_TASK TO COMPLETE_:
Across all the entries below, count each line that holds "segments" and report the figure only.

(Spatial grounding data)
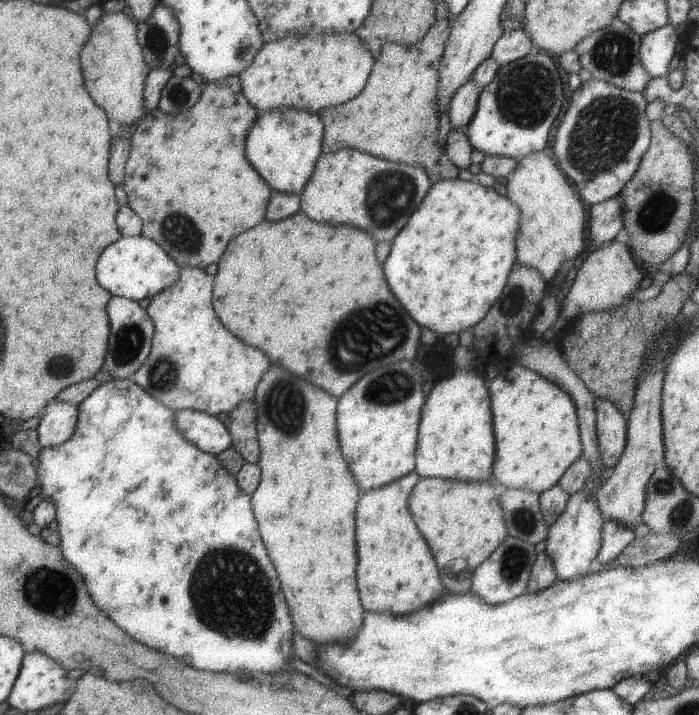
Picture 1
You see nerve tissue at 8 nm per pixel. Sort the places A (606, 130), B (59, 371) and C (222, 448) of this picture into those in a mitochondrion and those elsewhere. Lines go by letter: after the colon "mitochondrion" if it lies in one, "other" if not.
A: mitochondrion
B: mitochondrion
C: other

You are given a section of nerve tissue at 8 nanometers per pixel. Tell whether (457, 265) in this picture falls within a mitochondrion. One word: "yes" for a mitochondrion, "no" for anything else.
no

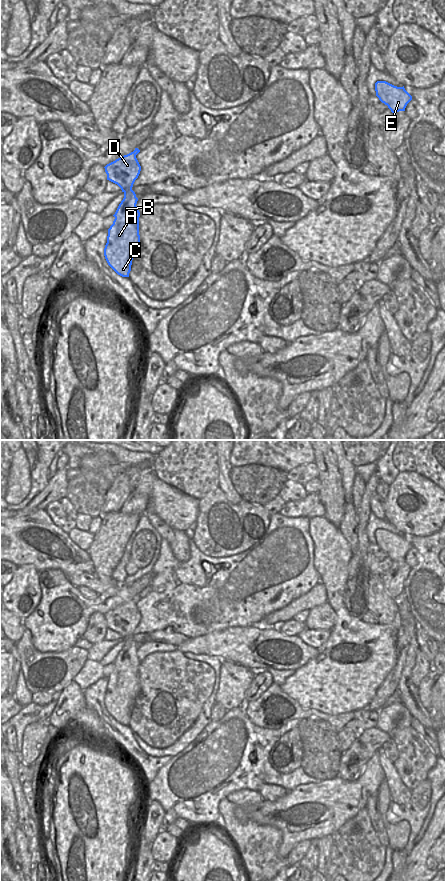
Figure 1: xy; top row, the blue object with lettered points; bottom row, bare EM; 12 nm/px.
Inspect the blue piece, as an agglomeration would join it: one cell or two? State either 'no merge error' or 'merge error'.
no merge error

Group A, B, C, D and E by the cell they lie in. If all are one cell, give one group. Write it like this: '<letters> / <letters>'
A B C D E

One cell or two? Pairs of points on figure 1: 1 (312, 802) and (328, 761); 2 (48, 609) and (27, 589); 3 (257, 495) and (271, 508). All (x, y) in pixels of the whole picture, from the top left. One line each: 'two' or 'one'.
1: two
2: two
3: two

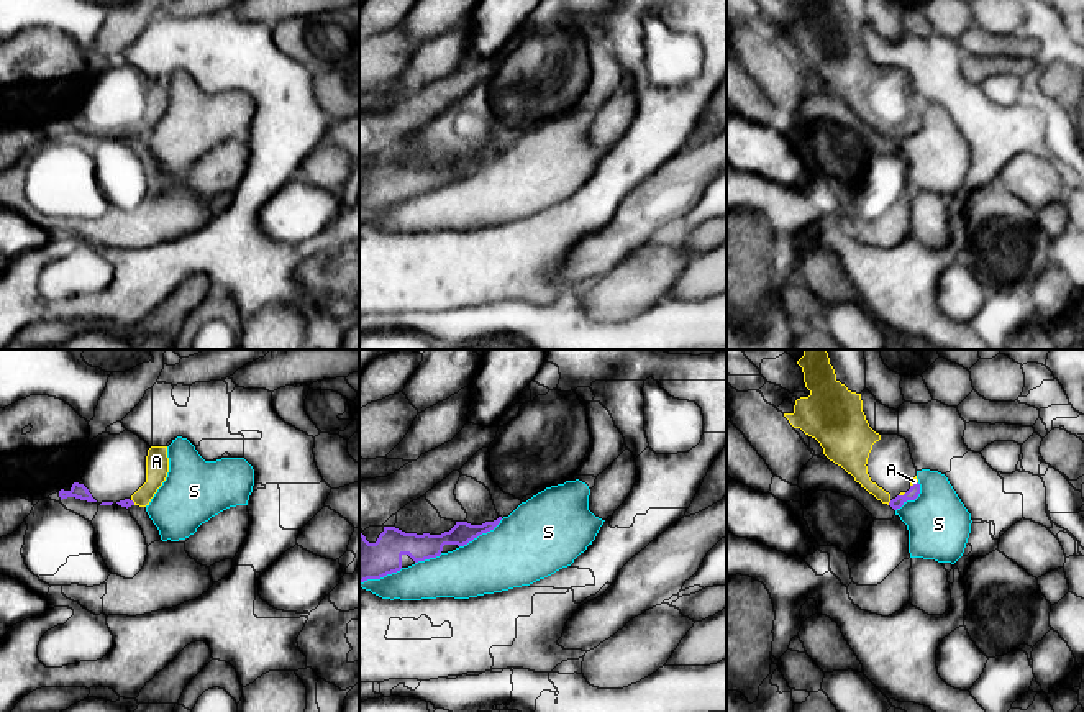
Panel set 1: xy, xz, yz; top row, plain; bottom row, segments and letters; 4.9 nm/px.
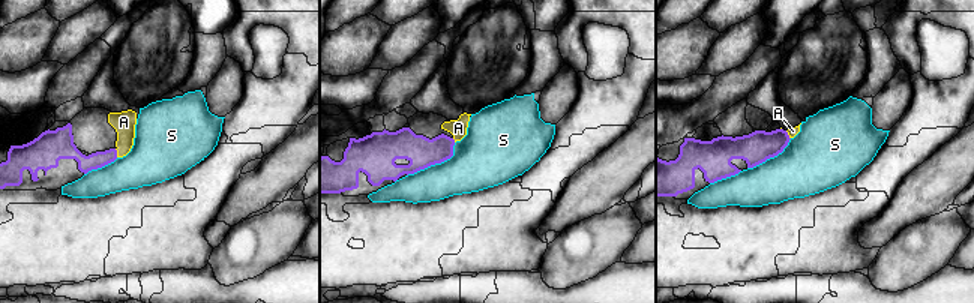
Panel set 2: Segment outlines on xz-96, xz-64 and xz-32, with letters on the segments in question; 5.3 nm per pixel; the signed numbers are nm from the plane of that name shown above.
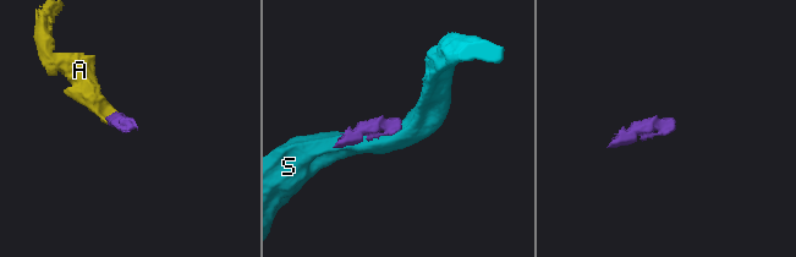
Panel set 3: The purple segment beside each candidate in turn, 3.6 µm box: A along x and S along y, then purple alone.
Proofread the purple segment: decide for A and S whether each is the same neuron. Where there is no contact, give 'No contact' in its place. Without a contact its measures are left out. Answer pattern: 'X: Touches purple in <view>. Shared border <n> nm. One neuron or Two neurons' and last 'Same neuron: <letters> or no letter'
A: Touches purple in yz. Shared border 30 nm. One neuron
S: Touches purple in xz. Shared border 260 nm. Two neurons
Same neuron: A

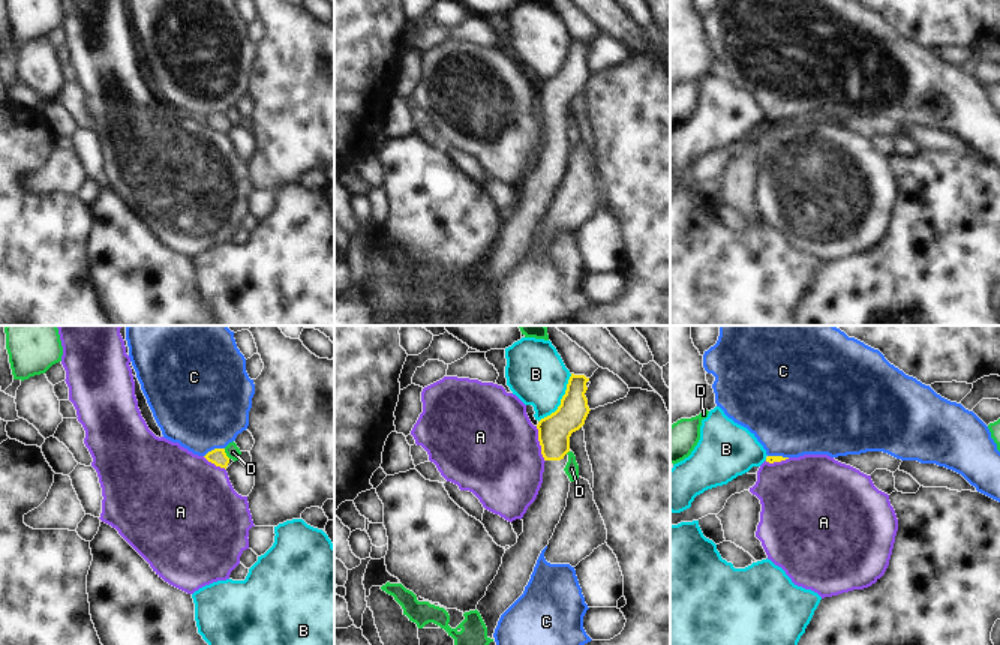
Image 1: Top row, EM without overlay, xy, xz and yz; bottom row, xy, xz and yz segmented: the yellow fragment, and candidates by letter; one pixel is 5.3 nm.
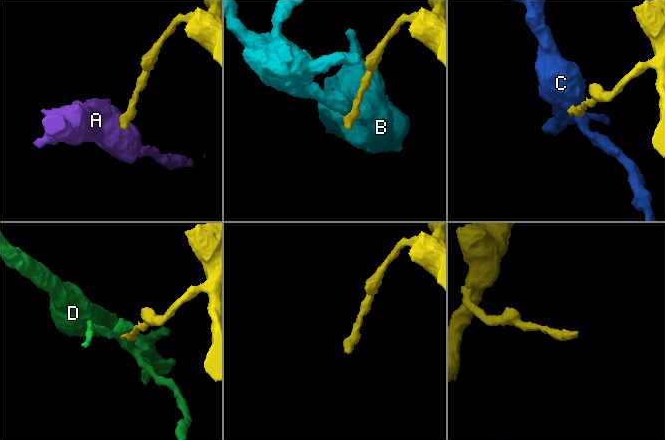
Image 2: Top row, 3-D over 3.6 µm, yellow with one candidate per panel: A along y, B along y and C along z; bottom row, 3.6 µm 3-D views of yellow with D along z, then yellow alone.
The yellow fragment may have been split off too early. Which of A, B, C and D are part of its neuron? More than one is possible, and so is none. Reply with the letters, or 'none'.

_ANSWER SPACE_:
2